**What you have to do:** Copy every line of the records below without any change, and leave the pictures out of your answer.

----

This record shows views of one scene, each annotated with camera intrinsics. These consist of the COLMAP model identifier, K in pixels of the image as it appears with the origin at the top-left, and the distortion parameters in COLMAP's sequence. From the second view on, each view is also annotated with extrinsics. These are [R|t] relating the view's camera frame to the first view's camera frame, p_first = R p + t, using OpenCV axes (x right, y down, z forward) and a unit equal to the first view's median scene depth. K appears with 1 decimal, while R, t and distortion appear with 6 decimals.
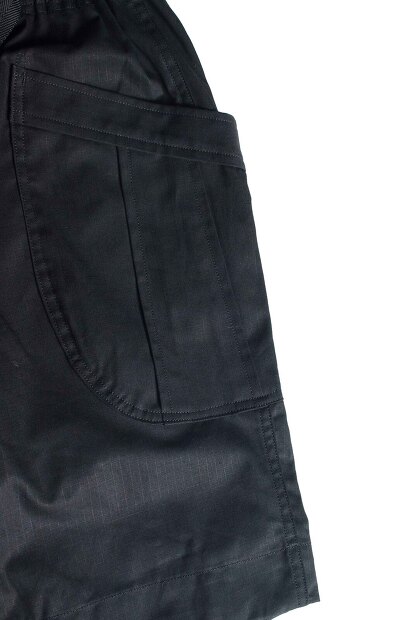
lens RADIAL K [[900.5, 0, 206.5], [0, 900.5, 310.0], [0, 0, 1]] dist [-0.051461, -0.010315]
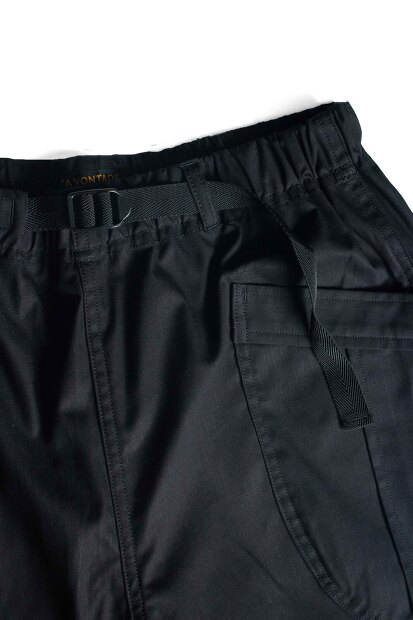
lens RADIAL K [[900.5, 0, 206.5], [0, 900.5, 310.0], [0, 0, 1]] dist [-0.051461, -0.010315]
pose [[0.993142, -0.081847, -0.083483, -0.164710], [0.093841, 0.983963, 0.151689, -0.380906], [0.069729, -0.158483, 0.984896, 0.087771]]
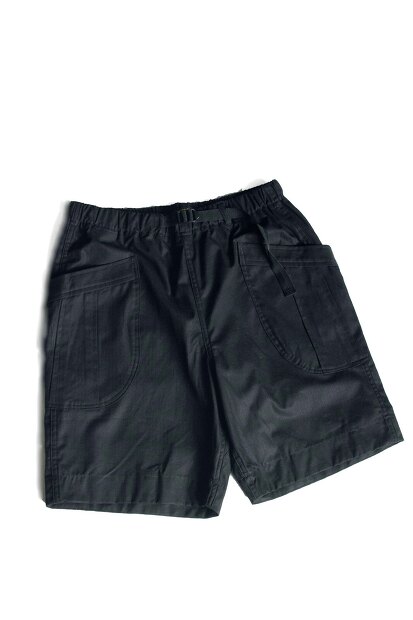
lens RADIAL K [[900.5, 0, 206.5], [0, 900.5, 310.0], [0, 0, 1]] dist [-0.051461, -0.010315]
pose [[0.973733, -0.182755, -0.135812, 0.006010], [0.162012, 0.975212, -0.150712, 0.270666], [0.159989, 0.124750, 0.979204, -1.429816]]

----

**Result below:**
This record shows views of one scene, each annotated with camera intrinsics. These consist of the COLMAP model identifier, K in pixels of the image as it appears with the origin at the top-left, and the distortion parameters in COLMAP's sequence. From the second view on, each view is also annotated with extrinsics. These are [R|t] relating the view's camera frame to the first view's camera frame, p_first = R p + t, using OpenCV axes (x right, y down, z forward) and a unit equal to the first view's median scene depth. K appears with 1 decimal, while R, t and distortion appear with 6 decimals.
lens RADIAL K [[900.5, 0, 206.5], [0, 900.5, 310.0], [0, 0, 1]] dist [-0.051461, -0.010315]
lens RADIAL K [[900.5, 0, 206.5], [0, 900.5, 310.0], [0, 0, 1]] dist [-0.051461, -0.010315]
pose [[0.993142, -0.081847, -0.083483, -0.164710], [0.093841, 0.983963, 0.151689, -0.380906], [0.069729, -0.158483, 0.984896, 0.087771]]
lens RADIAL K [[900.5, 0, 206.5], [0, 900.5, 310.0], [0, 0, 1]] dist [-0.051461, -0.010315]
pose [[0.973733, -0.182755, -0.135812, 0.006010], [0.162012, 0.975212, -0.150712, 0.270666], [0.159989, 0.124750, 0.979204, -1.429816]]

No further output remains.